• _GIVEN TEXT_
--------------------------------------------------

一箇年 and 堪へる are missing kana_text, causing internal server error
AnyhowStep opened this issue · 2 comments
AnyhowStep commented
Links:
- https://ichi.moe/cl/word/?q=%E4%B8%80%E7%AE%87%E5%B9%B4
- https://ichi.moe/cl/word/?q=%E5%A0%AA%E3%81%B8%E3%82%8B
And I'm pretty sure the server is otherwise OK because other searches work fine,
I looked at the DB dump in the latest release and noticed those two words are missing kana_text rows.
So, there was probably a bug with parsing JMDict.
The entry content clearly shows that there should be kana.
一箇年 (いっかねん)
<?xml version="1.0" encoding="UTF-8"?>\n
<entry>\n
<ent_seq>1161240</ent_seq>\n
<k_ele>\n
<keb>一箇年</keb>\n
</k_ele>\n
<r_ele>\n
<reb>いっかねん</reb>\n
<re_inf>ok</re_inf>\n
</r_ele>\n
<sense>\n
<pos>n</pos>\n
<gloss xml:lang="eng">one year</gloss>\n
</sense>\n
</entry>
堪へる (たへる)
<?xml version="1.0" encoding="UTF-8"?>\n
<entry>\n
<ent_seq>2209300</ent_seq>\n
<k_ele>\n
<keb>堪へる</keb>\n
</k_ele>\n
<r_ele>\n
<reb>たへる</reb>\n
<re_inf>ok</re_inf>\n
</r_ele>\n
<sense>\n
<pos>v1</pos>\n
<pos>vi</pos>\n
<pos>vt</pos>\n
<xref>堪える・1</xref>\n
<gloss xml:lang="eng">to bear</gloss>\n
<gloss xml:lang="eng">to stand</gloss>\n
<gloss xml:lang="eng">to endure</gloss>\n
<gloss xml:lang="eng">to put up with</gloss>\n
</sense>\n
</entry>
There might be other inconsistencies in the database (like entry.n_kana, entry.n_kanji, kana_text.nokanji, etc. being wrong) but I didn't check.
tshatrov commented
Thanks for spotting this. It seems in JMdict the only kana spelling of these words is tagged with [ok] which means "outdated or obsolete kana usage", which gets filtered out by ichiran. I'll add these spellings manually I guess.
tshatrov commented
fixed

--------------------------------------------------

• _THE TASKS_
**a.** Answer these questions using the issue thread:
(i) Which rows does the DB dump lack for the two words?
(ii) What ent_seq number appears in the entry for 一箇年?
(iii) According to tshatrov, what does the [ok] tag mean?
**b.** List every English gloss given for 堪へる in the issue thread.
Please answer from the issue thread alone.

• _Stored entries_

--------------------------------------------------

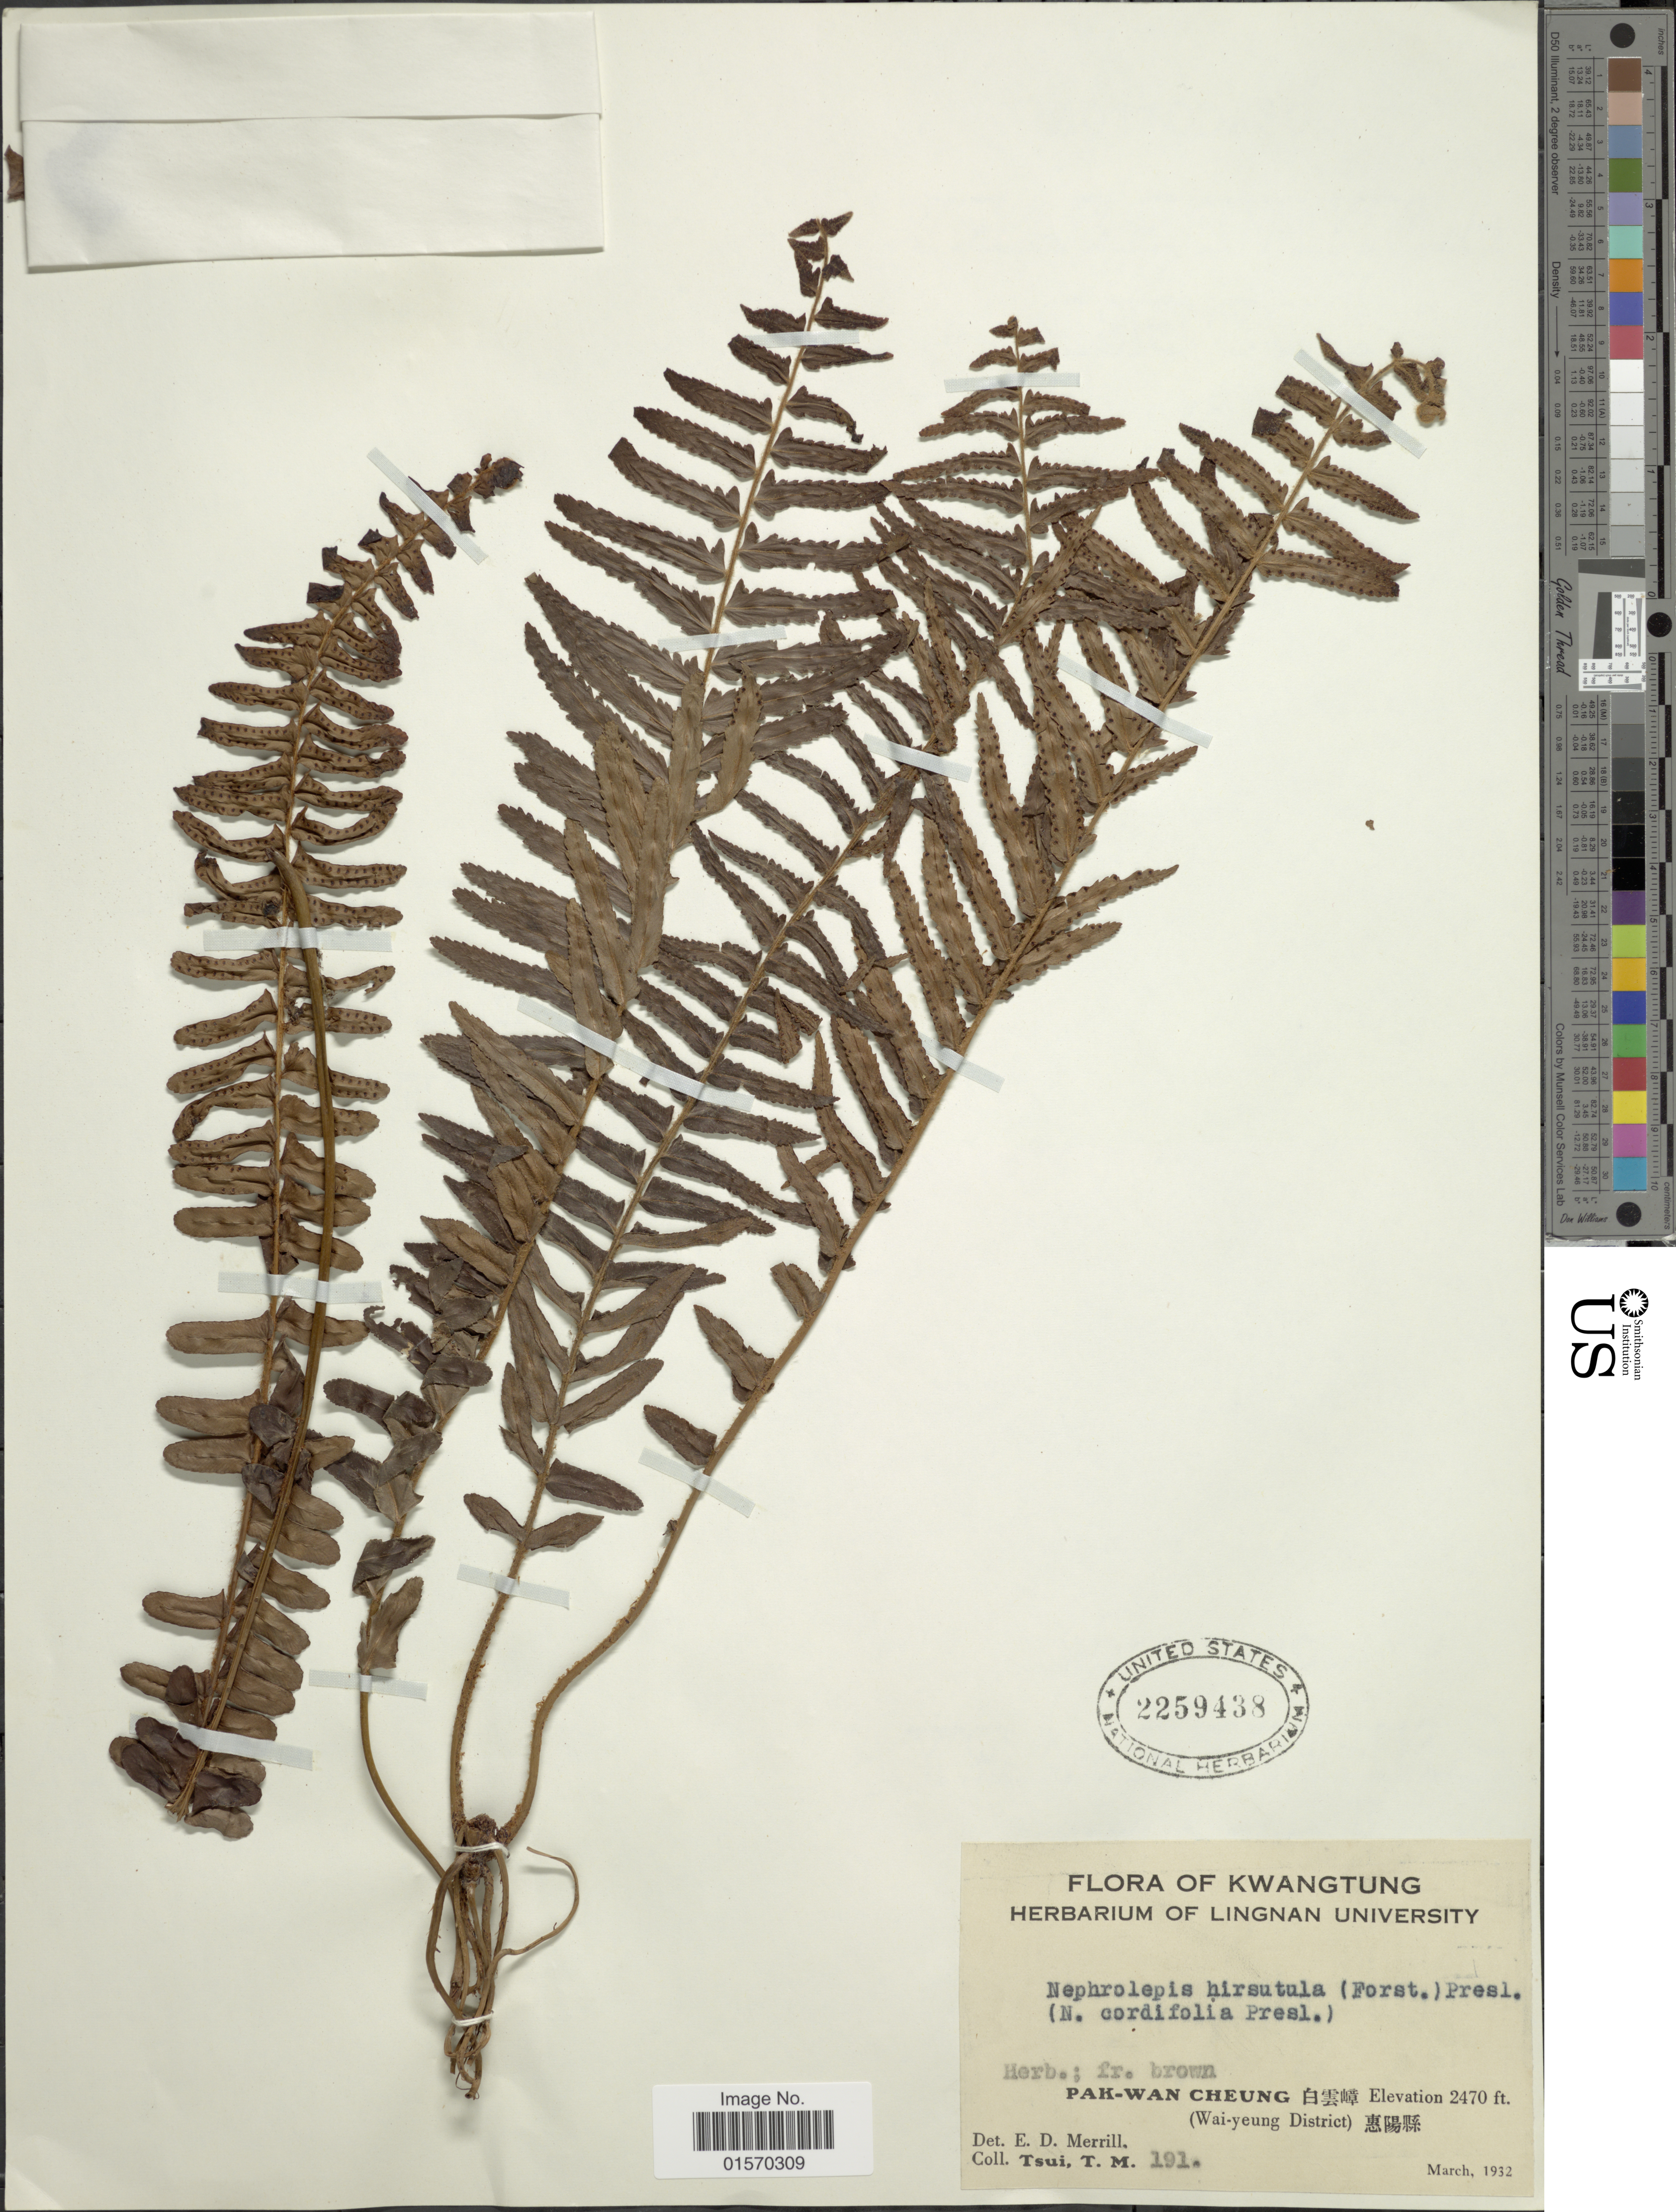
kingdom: Plantae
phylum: Tracheophyta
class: Polypodiopsida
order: Polypodiales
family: Nephrolepidaceae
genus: Nephrolepis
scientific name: Nephrolepis multiflora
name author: (Roxb.) F.M. Jarrett ex C.V. Morton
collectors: T. Tsui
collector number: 191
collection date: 1932-03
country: China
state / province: Guangdong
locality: Kwangtung. Pak-Wan Cheung (Wai-yeung District)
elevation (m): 753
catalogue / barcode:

--------------------------------------------------

• _FULL ANSWERS_
**a.**
(i) kana_text rows
(ii) 1161240
(iii) Outdated or obsolete kana usage

**b.**
to bear
to stand
to endure
to put up with